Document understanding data
^^^^
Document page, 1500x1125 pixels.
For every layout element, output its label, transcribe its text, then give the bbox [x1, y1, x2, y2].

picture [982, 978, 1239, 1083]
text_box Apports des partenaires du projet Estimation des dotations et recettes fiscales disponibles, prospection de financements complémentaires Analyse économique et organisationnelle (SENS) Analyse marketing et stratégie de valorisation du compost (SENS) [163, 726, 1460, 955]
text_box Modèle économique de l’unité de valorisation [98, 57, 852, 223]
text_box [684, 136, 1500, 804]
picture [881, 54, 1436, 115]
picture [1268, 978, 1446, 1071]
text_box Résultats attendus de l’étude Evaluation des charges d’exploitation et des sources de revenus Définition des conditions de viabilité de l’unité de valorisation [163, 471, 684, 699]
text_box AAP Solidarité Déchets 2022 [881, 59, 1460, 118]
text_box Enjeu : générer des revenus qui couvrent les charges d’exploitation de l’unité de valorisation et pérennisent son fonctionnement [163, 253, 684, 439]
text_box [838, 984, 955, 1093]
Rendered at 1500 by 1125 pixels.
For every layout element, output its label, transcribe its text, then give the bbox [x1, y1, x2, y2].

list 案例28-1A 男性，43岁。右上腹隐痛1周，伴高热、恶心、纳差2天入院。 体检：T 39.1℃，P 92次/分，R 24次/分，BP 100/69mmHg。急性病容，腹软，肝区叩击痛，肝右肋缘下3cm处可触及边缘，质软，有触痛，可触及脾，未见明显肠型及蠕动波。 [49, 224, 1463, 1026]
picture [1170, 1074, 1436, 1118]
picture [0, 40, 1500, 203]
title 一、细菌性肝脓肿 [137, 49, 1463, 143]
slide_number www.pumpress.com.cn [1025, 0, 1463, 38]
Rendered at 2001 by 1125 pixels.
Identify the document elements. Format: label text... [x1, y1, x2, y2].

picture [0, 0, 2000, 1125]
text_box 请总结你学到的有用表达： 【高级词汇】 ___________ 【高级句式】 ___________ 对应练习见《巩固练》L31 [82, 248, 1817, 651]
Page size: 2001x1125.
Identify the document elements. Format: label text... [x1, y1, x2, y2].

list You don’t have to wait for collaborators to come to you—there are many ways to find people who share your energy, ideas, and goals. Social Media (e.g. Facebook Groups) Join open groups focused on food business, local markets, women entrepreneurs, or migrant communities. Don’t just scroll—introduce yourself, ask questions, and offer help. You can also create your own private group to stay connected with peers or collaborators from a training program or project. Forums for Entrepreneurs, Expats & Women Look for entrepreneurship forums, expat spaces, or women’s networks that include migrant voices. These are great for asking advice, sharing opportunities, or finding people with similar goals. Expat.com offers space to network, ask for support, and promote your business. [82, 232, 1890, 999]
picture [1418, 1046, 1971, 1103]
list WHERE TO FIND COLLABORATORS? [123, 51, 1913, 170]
^^^^
Exactly as written above, please repeat the entries.

Document page, 1500x1125 pixels.
For every layout element, output its label, transcribe its text, then give the bbox [x1, y1, x2, y2].

picture [982, 978, 1239, 1083]
text_box Apports des partenaires du projet Estimation des dotations et recettes fiscales disponibles, prospection de financements complémentaires Analyse économique et organisationnelle (SENS) Analyse marketing et stratégie de valorisation du compost (SENS) [163, 726, 1460, 955]
text_box Modèle économique de l’unité de valorisation [98, 57, 852, 223]
text_box [684, 136, 1500, 804]
picture [881, 54, 1436, 115]
picture [1268, 978, 1446, 1071]
text_box Résultats attendus de l’étude Evaluation des charges d’exploitation et des sources de revenus Définition des conditions de viabilité de l’unité de valorisation [163, 471, 684, 699]
text_box AAP Solidarité Déchets 2022 [881, 59, 1460, 118]
text_box Enjeu : générer des revenus qui couvrent les charges d’exploitation de l’unité de valorisation et pérennisent son fonctionnement [163, 253, 684, 439]
text_box [838, 984, 955, 1093]
Rendered at 1500 by 1125 pixels.
For every layout element, output its label, transcribe its text, then give the bbox [x1, y1, x2, y2].

list 案例28-1A 男性，43岁。右上腹隐痛1周，伴高热、恶心、纳差2天入院。 体检：T 39.1℃，P 92次/分，R 24次/分，BP 100/69mmHg。急性病容，腹软，肝区叩击痛，肝右肋缘下3cm处可触及边缘，质软，有触痛，可触及脾，未见明显肠型及蠕动波。 [49, 224, 1463, 1026]
picture [1170, 1074, 1436, 1118]
picture [0, 40, 1500, 203]
title 一、细菌性肝脓肿 [137, 49, 1463, 143]
slide_number www.pumpress.com.cn [1025, 0, 1463, 38]
Rendered at 2001 by 1125 pixels.
Identify the document elements. Format: label text... [x1, y1, x2, y2].

picture [0, 0, 2000, 1125]
text_box 请总结你学到的有用表达： 【高级词汇】 ___________ 【高级句式】 ___________ 对应练习见《巩固练》L31 [82, 248, 1817, 651]
Page size: 2001x1125.
Identify the document elements. Format: label text... [x1, y1, x2, y2].

list You don’t have to wait for collaborators to come to you—there are many ways to find people who share your energy, ideas, and goals. Social Media (e.g. Facebook Groups) Join open groups focused on food business, local markets, women entrepreneurs, or migrant communities. Don’t just scroll—introduce yourself, ask questions, and offer help. You can also create your own private group to stay connected with peers or collaborators from a training program or project. Forums for Entrepreneurs, Expats & Women Look for entrepreneurship forums, expat spaces, or women’s networks that include migrant voices. These are great for asking advice, sharing opportunities, or finding people with similar goals. Expat.com offers space to network, ask for support, and promote your business. [82, 232, 1890, 999]
picture [1418, 1046, 1971, 1103]
list WHERE TO FIND COLLABORATORS? [123, 51, 1913, 170]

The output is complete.